Fatti e misfatti di aprile 2016

La Germania vorrebbe tassare di più la benzina a tutti

“Quando la Germania ha respinto – con un secco no – la proposta del nostro “premier” Renzi di coprire i costi dell’emergenza immigrazione con la creazione di “eurobond”, il nostro “premier” Renzi ha subito ribattuto: “Se la Germania ha altre soluzioni, lo dica””.

La Germania ha detto qualcosa? Sì. Ha detto che quei costi potrebbero essere coperti con una tassa sui carburanti in tutti gli Stati dell’Unione. E, dunque, avrebbe fatto meglio a non dire niente. O, magari, a proporre una tassa sulla birra e sui wurstel.

Renzi e le amministrative di giugno

“Il “premier” Renzi – dato uno sguardo agli ultimi sondaggi che riguardano lui e il Pd – si è così espresso: “A giugno si vota per il primo cittadino, non per il primo Ministro”.

A scelta: “La paura fa 90” oppure “Chi si raccomanda è un boia”.

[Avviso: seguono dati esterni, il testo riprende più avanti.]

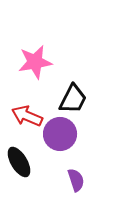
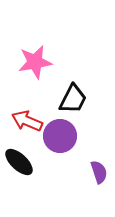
red arrow: moved 5 px down
purple circle: moved 2 px down
black ellipse: rotated 16 degrees counterclockwise
purple semicircle: moved 23 px right, 8 px up
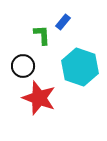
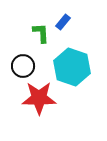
green L-shape: moved 1 px left, 2 px up
cyan hexagon: moved 8 px left
red star: rotated 20 degrees counterclockwise
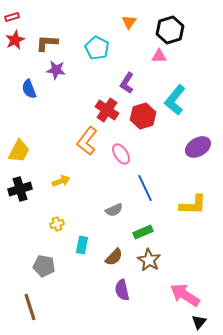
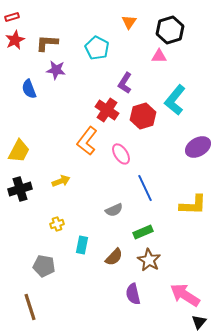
purple L-shape: moved 2 px left
purple semicircle: moved 11 px right, 4 px down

Quell’aiutino di Matteo a Giuseppe

“Con quanto “rosso” nei conti ha chiuso “Expo” – si è deciso a Palazzo Chigi – si andrà ad accertare non prima, ma dopo le amministrative che ci saranno anche a Milano”.

Sarebbe stato un clamoroso autogoal, in effetti, ufficializzare i conti “in rosso” di “Expo” prima delle amministrative. Il candidato pd Giuseppe Sala, che di “Expo” è stato commissario unico, sarebbe apparso agli elettori milanesi, dunque, come un amministratore poco o niente affidabile. Volpone di un Renzi. Ma il volpone è sicuro che gli elettori milanesi siano delle oche stupide?

L’essere o non essere di Silvio

Guido Bertolaso

“Il candidato sindaco berlusconiano a Roma, Guido Bertolaso – secondo il tanto atteso sondaggio di Alessandra Ghisleri – sarebbe ancora fermo al 6%. Non solo: “Forza Italia” sarebbe precipitata, addirittura, al 5%”.

Il dramma, per Silvio, è shakespeariano: da essere o non essere. Non essere più, continuando la sua corsa solitaria con Bertolaso, il forte “leader” di partito, come ancora si crede, e perdere ignominiosamente le elezioni. O essere costretto, per cercare di mascherare la sua crisi, a riunirsi con “Fratelli d’Italia” e “Lega nord” e lasciare il passo a Giorgia Meloni. La quale – sempre secondo l’impietoso sondaggio di Alessandra Ghisleri – avrebbe scavalcato il candidato pd Roberto Giachetti e sarebbe in buona posizione per il ballottaggio con la candidata del “Movimento 5 stelle”. Sicuramente nessuno vorrebbe stare, in questo momento, nei panni di un Berlusconi-Amleto. Con quel terribile dilemma.

Il nuovo popolo di Bertinotti

“Il movimento operaio è morto – si è confessato l'”ultrasinistro” Fausto Bertinotti – ma io ho trovato un nuovo popolo in “Comunione e Liberazione””.

L’augurio, per lui, è che, camminando insieme a quel suo nuovo popolo, non debba trovarsi a fianco, perlomeno, Roberto Formigoni.

Il secondo di aprile 2016

“La “pitonessa azzurra” Daniela Santanché – secondo una indiscrezione di “Dagospia” – starebbe per lasciare il suo compagno Alessandro Sallusti perché follemente innamorata di un altro uomo”.

Il secondo chissenefrega di aprile 2016.